Jeff Hancock, associate professor of communication and information science, was always skeptical of the assumptions surrounding instant messaging.
“People assumed that writing in text was emotion-less and cold. I started thinking why do we read novels and Shakespeare? Its very clear words can express emotions so I wanted to check this assumption. That led to our paper, looking at detection, seeing if someone can detect if someone is happy or sad through text, and then we did a follow up study,” Hancock said.
Working with Kevin Ciaccio ’06, Kailyn Gee ’07, and Jennifer Mae-Hwah Lin ’07, Hancock gathered 44 participants and paired them up.
One of the people in the twosome listened to sad music, watched a scene from the emotional movie Sophie’s Choice and worked on difficult anagrams, which incited frustration in participants.
The other person listened to happier music, watched a scene from Before Sunrise and did easier anagrams, which instilled more confidence in the participant.
Each pair of people was told to talk via instant messaging and had two tasks to complete. First they had to find something in common with each other to would establish a shared common ground for more effective communication. Then the participants were told to talk about something worrying them.
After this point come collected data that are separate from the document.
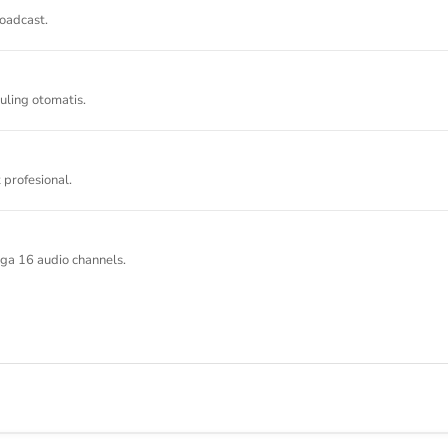
oadcast.
uling otomatis.
profesional.
ga 16 audio channels.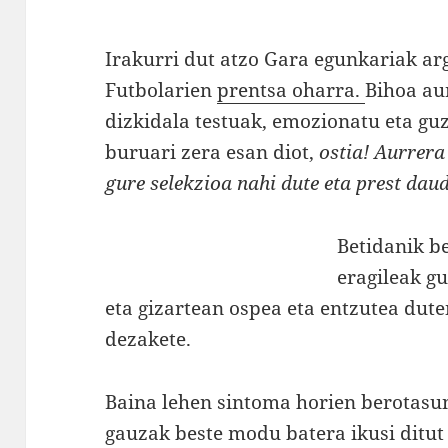
Irakurri dut atzo Gara egunkariak ar
Futbolarien
prentsa oharra.
Bihoa au
dizkidala testuak, emozionatu eta guzt
buruari zera esan diot,
ostia! Aurrera
gure selekzioa nahi dute eta prest da
Betidanik b
eragileak g
eta gizartean ospea eta entzutea dut
dezakete.
Baina lehen sintoma horien berotasu
gauzak beste modu batera ikusi ditut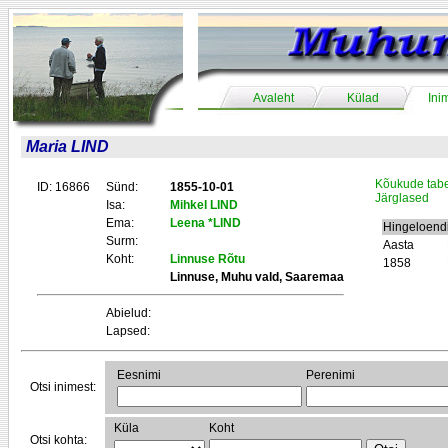
Avaleht
Külad
Ini
Maria LIND
Kõukude tabe
ID: 16866
Sünd:
1855-10-01
Järglased
Isa:
Mihkel LIND
Ema:
Leena *LIND
Hingeloend
Surm:
Aasta
Koht:
Linnuse Rõtu
1858
Linnuse, Muhu vald, Saaremaa
Abielud:
Lapsed:
Eesnimi
Perenimi
Otsi inimest:
Küla
Koht
Otsi kohta:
“We found that the happier people talked more. They tended to use more exclamation points and dot-dot-dots. They were more expressive. The sad people tended to use more negative emotion words, which leaped out as a leakage cue. They didn’t mean to say sad anxiety words but they just leaked out because they were feeling it,” Hancock explained.
Harry Segal, a senior lecturer in psychology, agreed that the perceptiveness of the human mind could pick up on these very small cues.
“If you then limit these subtleties to text then all you have are the words on the page. Nevertheless the sequence of the words, the syntax and the vocabulary choices can be very evocative and people can fall in love with this. I have great faith in the power of written language to be evocative,” Segal said.
After the conversations, Hancock asked the initially happier people how they were feeling. The happier people actually ended up feeling sadder, Hancock explained, after they talked to the sadder people. The emotions were contagious, and this was happening through text only.
Jackie Faneuil ’10 is a self-proclaimed huge fan of both instant messaging and texting.
“I instant message and text my friends all day long. I can ask and tell if someone is having a bad day just by the way they punctuate, their word choices or even how long it takes them to respond,” Faneuil said.
Faneuil also agreed that friends can be very in tune with each others’ emotions, and that when talking to specific friends through these text mechanisms, she can sense and be affected by their feelings.
Hancock further found that there were three aspects to instant messaging that made it a form of honest communication, which would lead to the susceptibility of these emotions being contagious.
“The reason instant messaging is honest is because people are frequently very open when they are interacting in text and less self-aware of how they are coming across. People are also more honest because a record is logged,” Hancock said.
This, combined with the extra few seconds people have when constructing appropriate responses, as opposed to spur of the moment lies, makes instant messaging a more honest form of communication.
Hancock believes these assumptions could probably be linked to texting as well, although he has yet to conduct a study specifically on cell phone texting.
“I think people are more open and willing to say things when it’s not face-to-face. Building a relationship is about being open and saying what you feel, so if you can do that through I.M.’ing or texting, then I think you can build relationships,” Faneuil said.
Unfortunately Segal recognized that there are areas for miscommunication when it is not face-to-face.
“It can go off in a direction that neither person intends, because there is no tone of voice that intends this as a joke,” Segal said.